# YOUR GOAL:
Recast the rows from the line with "per release month](Releasemonth.jpg)" to the line with "所实现的数据结构及其对应的C语言文件名如下所示：" as a numbered list, omitting blank lines.

[Entries taken from a collection]
--
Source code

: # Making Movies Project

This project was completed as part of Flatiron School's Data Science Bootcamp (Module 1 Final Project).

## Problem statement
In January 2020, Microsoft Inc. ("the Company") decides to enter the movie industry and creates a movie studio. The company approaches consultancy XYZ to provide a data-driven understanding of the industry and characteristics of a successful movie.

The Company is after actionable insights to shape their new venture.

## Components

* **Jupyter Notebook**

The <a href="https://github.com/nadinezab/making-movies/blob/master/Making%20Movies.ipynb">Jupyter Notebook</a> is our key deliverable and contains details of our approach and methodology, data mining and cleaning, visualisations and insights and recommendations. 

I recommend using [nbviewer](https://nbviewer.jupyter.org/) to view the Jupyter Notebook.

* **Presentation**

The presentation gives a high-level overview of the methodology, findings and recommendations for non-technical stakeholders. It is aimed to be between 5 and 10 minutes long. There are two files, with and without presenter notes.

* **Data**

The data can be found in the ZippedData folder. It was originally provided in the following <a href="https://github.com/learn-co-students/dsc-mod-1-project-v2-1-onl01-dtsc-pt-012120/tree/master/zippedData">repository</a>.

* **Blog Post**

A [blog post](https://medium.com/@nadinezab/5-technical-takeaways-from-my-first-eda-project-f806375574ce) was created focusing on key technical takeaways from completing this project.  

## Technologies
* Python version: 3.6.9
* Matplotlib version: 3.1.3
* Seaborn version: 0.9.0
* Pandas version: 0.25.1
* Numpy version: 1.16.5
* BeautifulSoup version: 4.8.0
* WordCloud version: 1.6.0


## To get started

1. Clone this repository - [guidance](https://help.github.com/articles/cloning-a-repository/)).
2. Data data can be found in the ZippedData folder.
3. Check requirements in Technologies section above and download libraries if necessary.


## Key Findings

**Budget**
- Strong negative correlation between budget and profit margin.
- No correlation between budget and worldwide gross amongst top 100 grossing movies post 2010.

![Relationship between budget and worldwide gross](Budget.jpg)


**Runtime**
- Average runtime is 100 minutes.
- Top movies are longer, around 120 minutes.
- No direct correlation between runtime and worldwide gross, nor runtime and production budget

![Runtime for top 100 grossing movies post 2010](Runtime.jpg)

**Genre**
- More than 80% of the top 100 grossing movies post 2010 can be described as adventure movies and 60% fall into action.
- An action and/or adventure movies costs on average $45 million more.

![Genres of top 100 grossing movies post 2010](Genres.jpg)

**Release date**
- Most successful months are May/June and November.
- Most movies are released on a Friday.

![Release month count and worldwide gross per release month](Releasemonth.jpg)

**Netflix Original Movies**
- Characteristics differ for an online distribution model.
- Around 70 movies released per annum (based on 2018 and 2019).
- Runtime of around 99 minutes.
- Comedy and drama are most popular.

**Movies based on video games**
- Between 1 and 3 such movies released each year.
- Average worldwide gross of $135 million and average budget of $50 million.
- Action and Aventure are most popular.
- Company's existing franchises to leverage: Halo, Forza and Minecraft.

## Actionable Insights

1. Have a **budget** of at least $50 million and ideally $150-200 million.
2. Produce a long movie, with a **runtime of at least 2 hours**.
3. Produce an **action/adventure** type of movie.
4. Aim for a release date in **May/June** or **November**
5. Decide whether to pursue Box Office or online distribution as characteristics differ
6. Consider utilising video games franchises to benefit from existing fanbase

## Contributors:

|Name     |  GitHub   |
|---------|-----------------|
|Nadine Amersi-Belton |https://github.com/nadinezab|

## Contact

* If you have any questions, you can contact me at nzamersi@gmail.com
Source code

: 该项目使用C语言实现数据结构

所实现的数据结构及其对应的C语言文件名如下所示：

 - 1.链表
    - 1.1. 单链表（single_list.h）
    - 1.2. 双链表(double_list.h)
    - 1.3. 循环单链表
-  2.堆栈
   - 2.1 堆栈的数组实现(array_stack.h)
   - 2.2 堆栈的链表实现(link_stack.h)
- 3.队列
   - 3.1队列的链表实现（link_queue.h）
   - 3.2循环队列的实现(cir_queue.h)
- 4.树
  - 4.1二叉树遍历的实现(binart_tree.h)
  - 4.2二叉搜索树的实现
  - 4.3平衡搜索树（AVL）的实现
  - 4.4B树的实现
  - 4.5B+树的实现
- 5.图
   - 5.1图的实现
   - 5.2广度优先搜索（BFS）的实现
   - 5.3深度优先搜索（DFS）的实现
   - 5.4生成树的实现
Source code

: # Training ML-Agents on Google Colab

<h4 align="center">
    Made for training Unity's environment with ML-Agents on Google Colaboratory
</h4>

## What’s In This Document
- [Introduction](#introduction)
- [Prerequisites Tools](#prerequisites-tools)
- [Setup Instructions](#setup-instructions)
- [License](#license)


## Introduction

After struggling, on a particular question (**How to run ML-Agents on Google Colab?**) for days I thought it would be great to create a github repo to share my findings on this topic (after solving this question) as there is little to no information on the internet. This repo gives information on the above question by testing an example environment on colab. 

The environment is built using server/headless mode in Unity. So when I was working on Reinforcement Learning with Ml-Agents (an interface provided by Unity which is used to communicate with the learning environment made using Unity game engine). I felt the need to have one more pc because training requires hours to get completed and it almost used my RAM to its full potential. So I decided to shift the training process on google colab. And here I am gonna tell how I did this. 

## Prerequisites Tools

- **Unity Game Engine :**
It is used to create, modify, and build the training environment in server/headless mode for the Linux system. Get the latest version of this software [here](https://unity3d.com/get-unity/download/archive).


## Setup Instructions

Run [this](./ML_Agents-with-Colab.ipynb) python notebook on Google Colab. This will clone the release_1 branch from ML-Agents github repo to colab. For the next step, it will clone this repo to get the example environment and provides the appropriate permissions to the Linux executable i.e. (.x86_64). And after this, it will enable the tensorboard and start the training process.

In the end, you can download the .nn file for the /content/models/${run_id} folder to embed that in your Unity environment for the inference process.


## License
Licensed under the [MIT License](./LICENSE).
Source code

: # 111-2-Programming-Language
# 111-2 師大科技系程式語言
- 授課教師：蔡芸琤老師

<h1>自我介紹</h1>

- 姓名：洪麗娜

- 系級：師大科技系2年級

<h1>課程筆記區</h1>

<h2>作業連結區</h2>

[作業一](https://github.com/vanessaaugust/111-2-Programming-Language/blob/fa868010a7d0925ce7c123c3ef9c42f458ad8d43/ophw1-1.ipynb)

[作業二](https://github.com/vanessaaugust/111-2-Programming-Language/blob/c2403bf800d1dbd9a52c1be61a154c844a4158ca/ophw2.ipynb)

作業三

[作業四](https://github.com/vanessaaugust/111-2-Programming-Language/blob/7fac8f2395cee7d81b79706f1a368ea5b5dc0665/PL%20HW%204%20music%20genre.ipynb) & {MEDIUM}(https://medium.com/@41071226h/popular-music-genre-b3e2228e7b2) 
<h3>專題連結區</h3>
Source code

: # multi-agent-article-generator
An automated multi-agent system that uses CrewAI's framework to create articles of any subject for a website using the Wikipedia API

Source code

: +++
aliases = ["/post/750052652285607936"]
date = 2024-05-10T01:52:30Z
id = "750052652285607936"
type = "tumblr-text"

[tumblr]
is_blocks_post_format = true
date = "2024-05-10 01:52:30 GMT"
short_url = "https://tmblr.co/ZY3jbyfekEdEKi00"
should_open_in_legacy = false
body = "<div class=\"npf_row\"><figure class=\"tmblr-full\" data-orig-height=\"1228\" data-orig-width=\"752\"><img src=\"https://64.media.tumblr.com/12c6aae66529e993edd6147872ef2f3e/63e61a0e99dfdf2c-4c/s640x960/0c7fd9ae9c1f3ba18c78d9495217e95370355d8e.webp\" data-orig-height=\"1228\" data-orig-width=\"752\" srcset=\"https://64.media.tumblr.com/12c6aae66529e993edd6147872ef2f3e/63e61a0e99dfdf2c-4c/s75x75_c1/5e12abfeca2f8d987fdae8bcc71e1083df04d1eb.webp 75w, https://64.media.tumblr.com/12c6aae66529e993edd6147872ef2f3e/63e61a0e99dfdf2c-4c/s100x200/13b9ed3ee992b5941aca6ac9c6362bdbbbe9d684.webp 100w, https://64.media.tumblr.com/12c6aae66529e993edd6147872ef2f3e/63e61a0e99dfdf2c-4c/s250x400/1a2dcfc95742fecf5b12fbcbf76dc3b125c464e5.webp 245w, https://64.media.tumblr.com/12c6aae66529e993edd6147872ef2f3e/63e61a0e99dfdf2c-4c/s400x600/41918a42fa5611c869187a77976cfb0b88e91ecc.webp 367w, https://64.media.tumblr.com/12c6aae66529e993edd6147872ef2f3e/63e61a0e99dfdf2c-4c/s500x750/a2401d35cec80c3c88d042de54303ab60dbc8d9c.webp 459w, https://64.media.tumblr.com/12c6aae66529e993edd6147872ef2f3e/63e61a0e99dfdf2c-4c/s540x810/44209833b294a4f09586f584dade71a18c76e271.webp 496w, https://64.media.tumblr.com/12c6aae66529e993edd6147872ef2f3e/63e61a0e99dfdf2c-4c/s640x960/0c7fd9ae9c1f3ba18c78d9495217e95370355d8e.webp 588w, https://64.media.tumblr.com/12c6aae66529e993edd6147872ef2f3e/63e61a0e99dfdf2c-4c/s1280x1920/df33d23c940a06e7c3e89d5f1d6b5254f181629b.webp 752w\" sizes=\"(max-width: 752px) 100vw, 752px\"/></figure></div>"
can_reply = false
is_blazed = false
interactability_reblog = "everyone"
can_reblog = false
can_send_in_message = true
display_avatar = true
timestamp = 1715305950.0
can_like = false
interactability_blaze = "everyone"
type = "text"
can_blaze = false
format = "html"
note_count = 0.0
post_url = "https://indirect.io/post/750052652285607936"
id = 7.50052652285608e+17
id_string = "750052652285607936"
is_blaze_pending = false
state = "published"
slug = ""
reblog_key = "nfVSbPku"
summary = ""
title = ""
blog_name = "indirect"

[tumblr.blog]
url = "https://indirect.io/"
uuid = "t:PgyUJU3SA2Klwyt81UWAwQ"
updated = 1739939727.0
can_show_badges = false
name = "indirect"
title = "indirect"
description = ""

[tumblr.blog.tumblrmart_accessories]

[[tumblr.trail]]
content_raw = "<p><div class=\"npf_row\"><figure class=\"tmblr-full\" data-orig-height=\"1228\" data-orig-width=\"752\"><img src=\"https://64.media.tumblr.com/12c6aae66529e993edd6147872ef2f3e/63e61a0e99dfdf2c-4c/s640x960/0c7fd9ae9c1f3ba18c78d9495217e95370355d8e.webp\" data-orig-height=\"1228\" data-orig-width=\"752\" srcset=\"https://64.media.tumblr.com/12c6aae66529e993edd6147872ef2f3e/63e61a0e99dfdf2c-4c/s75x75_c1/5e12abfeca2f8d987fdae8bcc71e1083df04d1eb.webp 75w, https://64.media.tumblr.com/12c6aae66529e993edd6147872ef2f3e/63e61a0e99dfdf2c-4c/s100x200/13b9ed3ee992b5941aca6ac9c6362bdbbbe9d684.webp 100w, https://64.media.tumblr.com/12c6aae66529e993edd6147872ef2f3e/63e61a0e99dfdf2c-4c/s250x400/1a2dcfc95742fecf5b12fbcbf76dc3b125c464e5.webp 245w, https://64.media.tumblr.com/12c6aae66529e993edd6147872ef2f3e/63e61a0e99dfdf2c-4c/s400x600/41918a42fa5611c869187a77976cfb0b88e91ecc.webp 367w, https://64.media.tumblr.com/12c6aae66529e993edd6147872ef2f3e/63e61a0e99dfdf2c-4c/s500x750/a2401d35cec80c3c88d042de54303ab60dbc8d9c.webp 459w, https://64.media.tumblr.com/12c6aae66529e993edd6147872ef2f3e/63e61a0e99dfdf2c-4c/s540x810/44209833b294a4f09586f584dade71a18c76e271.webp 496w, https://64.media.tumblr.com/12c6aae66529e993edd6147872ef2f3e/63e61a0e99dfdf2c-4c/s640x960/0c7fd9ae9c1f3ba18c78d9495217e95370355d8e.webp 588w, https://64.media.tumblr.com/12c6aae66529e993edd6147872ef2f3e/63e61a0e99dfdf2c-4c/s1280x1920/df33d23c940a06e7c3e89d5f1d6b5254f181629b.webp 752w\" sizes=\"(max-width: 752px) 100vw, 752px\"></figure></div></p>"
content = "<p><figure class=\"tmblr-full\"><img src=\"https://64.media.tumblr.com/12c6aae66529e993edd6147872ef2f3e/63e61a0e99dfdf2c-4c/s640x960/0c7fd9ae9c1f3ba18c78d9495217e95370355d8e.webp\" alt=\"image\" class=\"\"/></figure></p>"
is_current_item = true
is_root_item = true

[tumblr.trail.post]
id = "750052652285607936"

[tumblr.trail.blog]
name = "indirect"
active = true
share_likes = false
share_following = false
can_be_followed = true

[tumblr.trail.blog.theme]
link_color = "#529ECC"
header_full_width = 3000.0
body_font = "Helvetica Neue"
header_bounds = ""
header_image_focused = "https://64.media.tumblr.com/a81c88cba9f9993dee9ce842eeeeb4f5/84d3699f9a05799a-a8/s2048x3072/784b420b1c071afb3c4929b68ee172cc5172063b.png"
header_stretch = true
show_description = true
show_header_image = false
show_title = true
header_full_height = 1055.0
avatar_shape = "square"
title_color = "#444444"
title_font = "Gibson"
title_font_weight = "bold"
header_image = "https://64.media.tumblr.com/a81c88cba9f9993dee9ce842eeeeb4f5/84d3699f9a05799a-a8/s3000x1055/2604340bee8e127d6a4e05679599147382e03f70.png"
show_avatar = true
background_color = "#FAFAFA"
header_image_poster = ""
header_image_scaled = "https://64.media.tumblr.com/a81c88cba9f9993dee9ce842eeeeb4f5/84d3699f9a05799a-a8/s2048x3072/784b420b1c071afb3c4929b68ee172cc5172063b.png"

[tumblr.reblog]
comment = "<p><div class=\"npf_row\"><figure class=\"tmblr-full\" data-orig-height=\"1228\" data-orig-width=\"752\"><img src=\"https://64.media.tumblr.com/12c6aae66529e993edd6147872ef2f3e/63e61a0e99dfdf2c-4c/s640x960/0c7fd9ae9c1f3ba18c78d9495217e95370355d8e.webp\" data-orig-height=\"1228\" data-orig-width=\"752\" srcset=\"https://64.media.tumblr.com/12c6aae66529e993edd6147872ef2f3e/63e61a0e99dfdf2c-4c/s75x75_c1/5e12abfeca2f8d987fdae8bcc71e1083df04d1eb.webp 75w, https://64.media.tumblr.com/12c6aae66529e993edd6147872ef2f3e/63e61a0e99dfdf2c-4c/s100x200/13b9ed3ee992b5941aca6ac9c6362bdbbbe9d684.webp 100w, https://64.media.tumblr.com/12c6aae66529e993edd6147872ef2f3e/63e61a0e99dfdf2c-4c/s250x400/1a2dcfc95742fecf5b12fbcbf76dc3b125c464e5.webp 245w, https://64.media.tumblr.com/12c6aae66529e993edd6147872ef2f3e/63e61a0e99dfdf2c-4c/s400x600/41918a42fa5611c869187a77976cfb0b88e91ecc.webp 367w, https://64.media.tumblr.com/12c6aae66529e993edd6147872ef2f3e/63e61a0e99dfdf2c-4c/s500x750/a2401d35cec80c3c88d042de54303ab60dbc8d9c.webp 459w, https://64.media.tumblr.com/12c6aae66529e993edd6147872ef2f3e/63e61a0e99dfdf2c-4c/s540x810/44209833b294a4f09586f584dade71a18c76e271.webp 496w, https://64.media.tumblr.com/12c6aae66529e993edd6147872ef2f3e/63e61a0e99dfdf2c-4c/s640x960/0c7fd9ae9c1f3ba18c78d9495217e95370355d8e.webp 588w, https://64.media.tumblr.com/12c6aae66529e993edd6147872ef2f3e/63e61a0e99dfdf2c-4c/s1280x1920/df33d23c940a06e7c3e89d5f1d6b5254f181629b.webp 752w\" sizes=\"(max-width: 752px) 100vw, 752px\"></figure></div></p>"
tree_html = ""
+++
--
# PROBLEM SOLUTION:
1. ![Release month count and worldwide gross per release month](Releasemonth.jpg)
2. **Netflix Original Movies**
3. - Characteristics differ for an online distribution model.
4. - Around 70 movies released per annum (based on 2018 and 2019).
5. - Runtime of around 99 minutes.
6. - Comedy and drama are most popular.
7. **Movies based on video games**
8. - Between 1 and 3 such movies released each year.
9. - Average worldwide gross of $135 million and average budget of $50 million.
10. - Action and Aventure are most popular.
11. - Company's existing franchises to leverage: Halo, Forza and Minecraft.
12. ## Actionable Insights
13. 1. Have a **budget** of at least $50 million and ideally $150-200 million.
14. 2. Produce a long movie, with a **runtime of at least 2 hours**.
15. 3. Produce an **action/adventure** type of movie.
16. 4. Aim for a release date in **May/June** or **November**
17. 5. Decide whether to pursue Box Office or online distribution as characteristics differ
18. 6. Consider utilising video games franchises to benefit from existing fanbase
19. ## Contributors:
20. |Name     |  GitHub   |
21. |---------|-----------------|
22. |Nadine Amersi-Belton |https://github.com/nadinezab|
23. ## Contact
24. * If you have any questions, you can contact me at nzamersi@gmail.com
25. Source code
26. : 该项目使用C语言实现数据结构
27. 所实现的数据结构及其对应的C语言文件名如下所示：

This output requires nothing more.